- German DVD release cover
- Directed by: Ulli Lommel
- Written by: Ulli Lommel
- Produced by: Ulli Lommel; Nola Roeper;
- Starring: Carolyn Neff; Rusty Joiner; David Carradine; Ulli Lommel; Christopher Kriesa; Elissa Dowling;
- Edited by: Christian Behm; Brian Lopiano; Frank Schönfelder;
- Music by: Robert J. Walsh
- Release date: 8 February 2009 (Berlinale);
- Running time: 90 minutes
- Countries: Germany; United States;
- Language: English
- Budget: $1.2 million

= Absolute Evil – Final Exit =

2009 film

Absolute Evil – Final Exit is a 2009 German-American thriller film written and directed by Ulli Lommel. The film stars Carolyn Neff, Rusty Joiner and David Carradine (in his final film before his death). The film premiered at the Berlin International Film Festival on 8 February 2009.

== Premise ==
Lovers Savannah (Carolyn Neff) and Cooper (Rusty Joiner) share a childhood trauma. But just as they seem to have conquered their inner demons, the past catches up with them, and they are soon pursued by enigmatic gang leader Raf (David Carradine) and his plans of retaliation and murder.

== Cast ==

| Actor | Role |
|---|---|
| Carolyn Neff | Savannah Miller |
| Rusty Joiner | Cooper Lee Baines |
| David Carradine | Raf McCane |
| Ulli Lommel | Rick |
| Christopher Kriesa | Beauregard |
| Elissa Dowling | Lillie McCane |
| Mark Irvingsen | Ringo |
| Jamie Bernadette | Maggie |

== Premiere ==
The film was accepted to Berlin International Film Festival and saw its premiere in February 2009. The film was shown in the Panorama section.

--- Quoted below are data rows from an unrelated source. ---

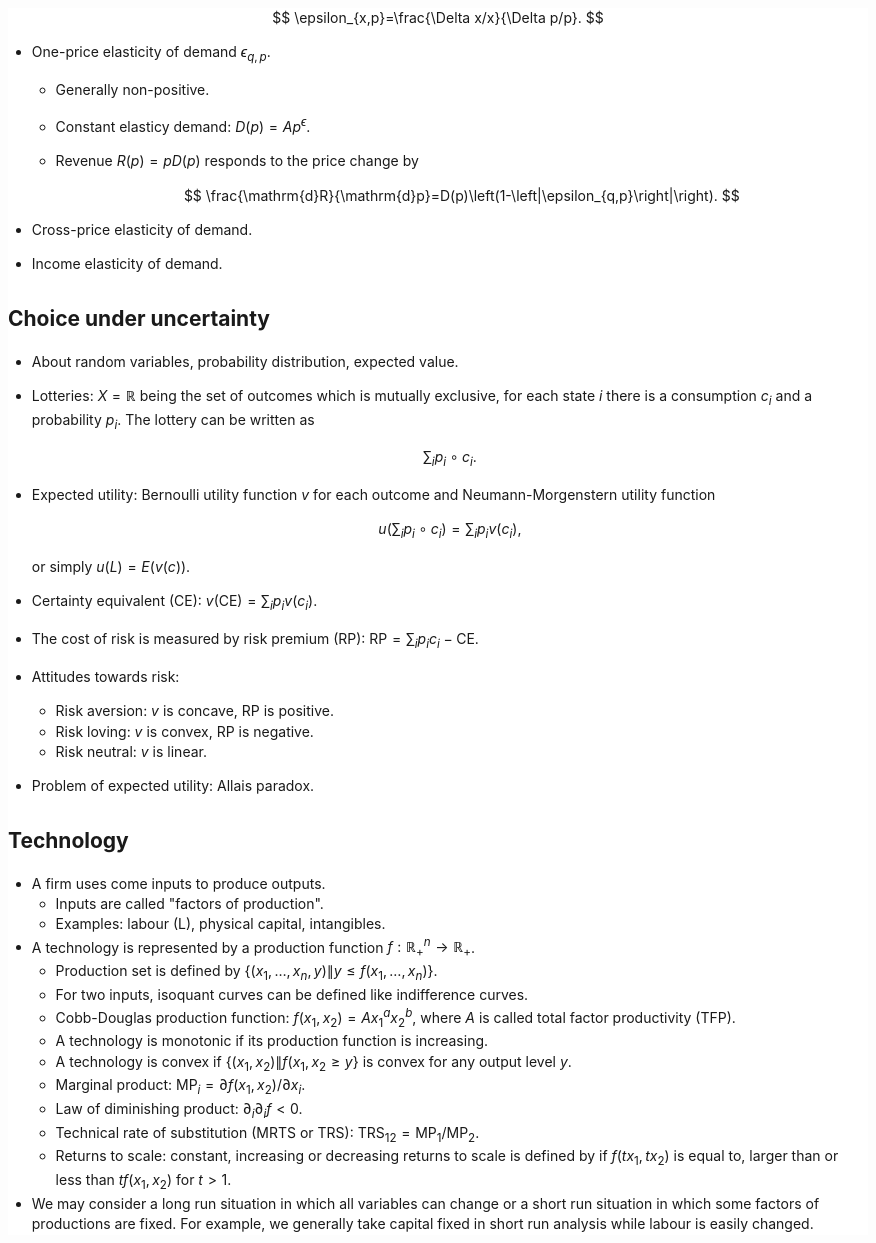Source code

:   $$
  \epsilon_{x,p}=\frac{\Delta x/x}{\Delta p/p}.
  $$

  - One-price elasticity of demand $\epsilon_{q,p}$.
    - Generally non-positive.
    - Constant elasticy demand: $D(p)=Ap^\epsilon$.
    - Revenue $R(p)=pD(p)$ responds to the price change by
      
      $$
      \frac{\mathrm{d}R}{\mathrm{d}p}=D(p)\left(1-\left|\epsilon_{q,p}\right|\right).
      $$

  - Cross-price elasticity of demand.
  - Income elasticity of demand.

## Choice under uncertainty

- About random variables, probability distribution, expected value.
- Lotteries: $X=\mathbb{R}$ being the set of outcomes which is mutually exclusive, for each state $i$ there is a consumption $c_i$ and a probability $p_i$. The lottery can be written as 
  
  $$
  \sum_i p_i\circ c_i.
  $$

- Expected utility: Bernoulli utility function $v$ for each outcome and Neumann-Morgenstern utility function 
  
  $$
  u\left(\sum_i p_i\circ c_i\right)=\sum_i p_iv(c_i),
  $$

  or simply $u(L)=E(v(c))$.
- Certainty equivalent (CE): $v(\text{CE})=\sum_i p_i v(c_i)$.
- The cost of risk is measured by risk premium (RP): $\text{RP}=\sum_i p_ic_i-\text{CE}$.
- Attitudes towards risk:
  - Risk aversion: $v$ is concave, RP is positive.
  - Risk loving: $v$ is convex, RP is negative.
  - Risk neutral: $v$ is linear.
- Problem of expected utility: Allais paradox.

## Technology

- A firm uses come inputs to produce outputs.
  - Inputs are called "factors of production".
  - Examples: labour (L), physical capital, intangibles.
- A technology is represented by a production function $f:\mathbb{R}^n_+\rightarrow \mathbb{R}_+$. 
  - Production set is defined by $\lbrace(x_1,\ldots,x_n,y)\|y\leq f(x_1,\ldots,x_n)\rbrace$.
  - For two inputs, isoquant curves can be defined like indifference curves.
  - Cobb-Douglas production function: $f(x_1,x_2)=Ax_1^ax_2^b$, where $A$ is called total factor productivity (TFP).
  - A technology is monotonic if its production function is increasing.
  - A technology is convex if $\lbrace(x_1,x_2)\|f(x_1,x_2\geq y\rbrace$ is convex for any output level $y$.
  - Marginal product: $\text{MP}_i=\partial f(x_1,x_2)/\partial x_i$.
  - Law of diminishing product: $\partial_i\partial_i f<0$.
  - Technical rate of substitution (MRTS or TRS): $\text{TRS}_{12}=\text{MP}_1/\text{MP}_2$.
  - Returns to scale: constant, increasing or decreasing returns to scale is defined by if $f(tx_1,tx_2)$ is equal to, larger than or less than $tf(x_1,x_2)$ for $t>1$.
- We may consider a long run situation in which all variables can change or a short run situation in which some factors of productions are fixed. For example, we generally take capital fixed in short run analysis while labour is easily changed.
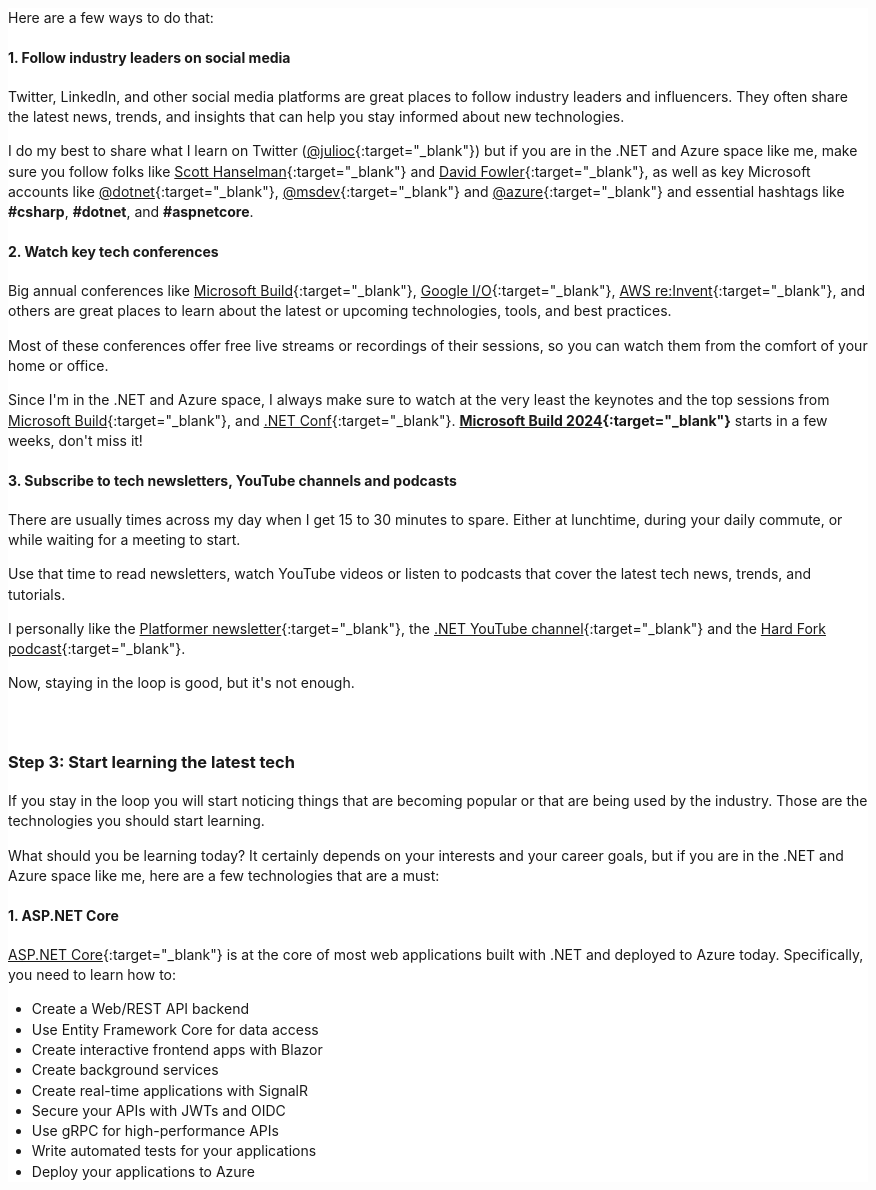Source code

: Here are a few ways to do that:

#### **1. Follow industry leaders on social media**
Twitter, LinkedIn, and other social media platforms are great places to follow industry leaders and influencers. They often share the latest news, trends, and insights that can help you stay informed about new technologies.

I do my best to share what I learn on Twitter ([@julioc](https://twitter.com/julioc){:target="_blank"}) but if you are in the .NET and Azure space like me, make sure you follow folks like [Scott Hanselman](https://twitter.com/shanselman){:target="_blank"} and [David Fowler](https://twitter.com/davidfowl){:target="_blank"}, as well as key Microsoft accounts like [@dotnet](https://twitter.com/dotnet){:target="_blank"}, [@msdev](https://twitter.com/msdev){:target="_blank"} and [@azure](https://twitter.com/Azure){:target="_blank"} and essential hashtags like **#csharp**, **#dotnet**, and **#aspnetcore**.

#### **2. Watch key tech conferences**
Big annual conferences like [Microsoft Build](https://build.microsoft.com){:target="_blank"}, [Google I/O](https://io.google){:target="_blank"}, [AWS re:Invent](https://reinvent.awsevents.com){:target="_blank"}, and others are great places to learn about the latest or upcoming technologies, tools, and best practices. 

Most of these conferences offer free live streams or recordings of their sessions, so you can watch them from the comfort of your home or office.

Since I'm in the .NET and Azure space, I always make sure to watch at the very least the keynotes and the top sessions from [Microsoft Build](https://build.microsoft.com){:target="_blank"}, and [.NET Conf](https://www.dotnetconf.net){:target="_blank"}. **[Microsoft Build 2024](https://build.microsoft.com){:target="_blank"}** starts in a few weeks, don't miss it!

#### **3. Subscribe to tech newsletters, YouTube channels and podcasts**
There are usually times across my day when I get 15 to 30 minutes to spare. Either at lunchtime, during your daily commute, or while waiting for a meeting to start. 

Use that time to read newsletters, watch YouTube videos or listen to podcasts that cover the latest tech news, trends, and tutorials.

I personally like the [Platformer newsletter](https://www.platformer.news){:target="_blank"}, the [.NET YouTube channel](https://www.youtube.com/@dotnet){:target="_blank"} and the [Hard Fork podcast](https://www.nytimes.com/column/hard-fork){:target="_blank"}.

Now, staying in the loop is good, but it's not enough. 

<br/>

### **Step 3: Start learning the latest tech**
If you stay in the loop you will start noticing things that are becoming popular or that are being used by the industry. Those are the technologies you should start learning.

What should you be learning today? It certainly depends on your interests and your career goals, but if you are in the .NET and Azure space like me, here are a few technologies that are a must:

#### **1. ASP.NET Core**
[ASP.NET Core](https://dotnet.microsoft.com/learn/aspnet/what-is-aspnet-core){:target="_blank"} is at the core of most web applications built with .NET and deployed to Azure today. Specifically, you need to learn how to:
- Create a Web/REST API backend
- Use Entity Framework Core for data access
- Create interactive frontend apps with Blazor
- Create background services
- Create real-time applications with SignalR
- Secure your APIs with JWTs and OIDC
- Use gRPC for high-performance APIs
- Write automated tests for your applications
- Deploy your applications to Azure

The Hollywood Reporter published an online review of Absolute Evil, in which Peter Brunette wrote: "At least once every festival, critics collectively scratch their heads and say "How did THAT get selected?" Absolute Evil is the tentative awardee for worst film at this year's Berlinale. Shot in an ugly digital format (not HD) that is often out of focus, the stock thriller structure also sports horribly clichéd, repetitive dialogue, dramatic "gestures" that we've seen a thousand times, and very bad performances (with the exception of David Carradine, who seems to be having the time of his life). Commercial prospects, aside from a few DVD buyers who might be seeking campy entertainment, seem quite remote."

== Trilogy ==
Absolute Evil – Final Exit is the first part of the trilogy that will continue with Absolute Evil – Life After Death and Absolute Evil – Back from the Dead.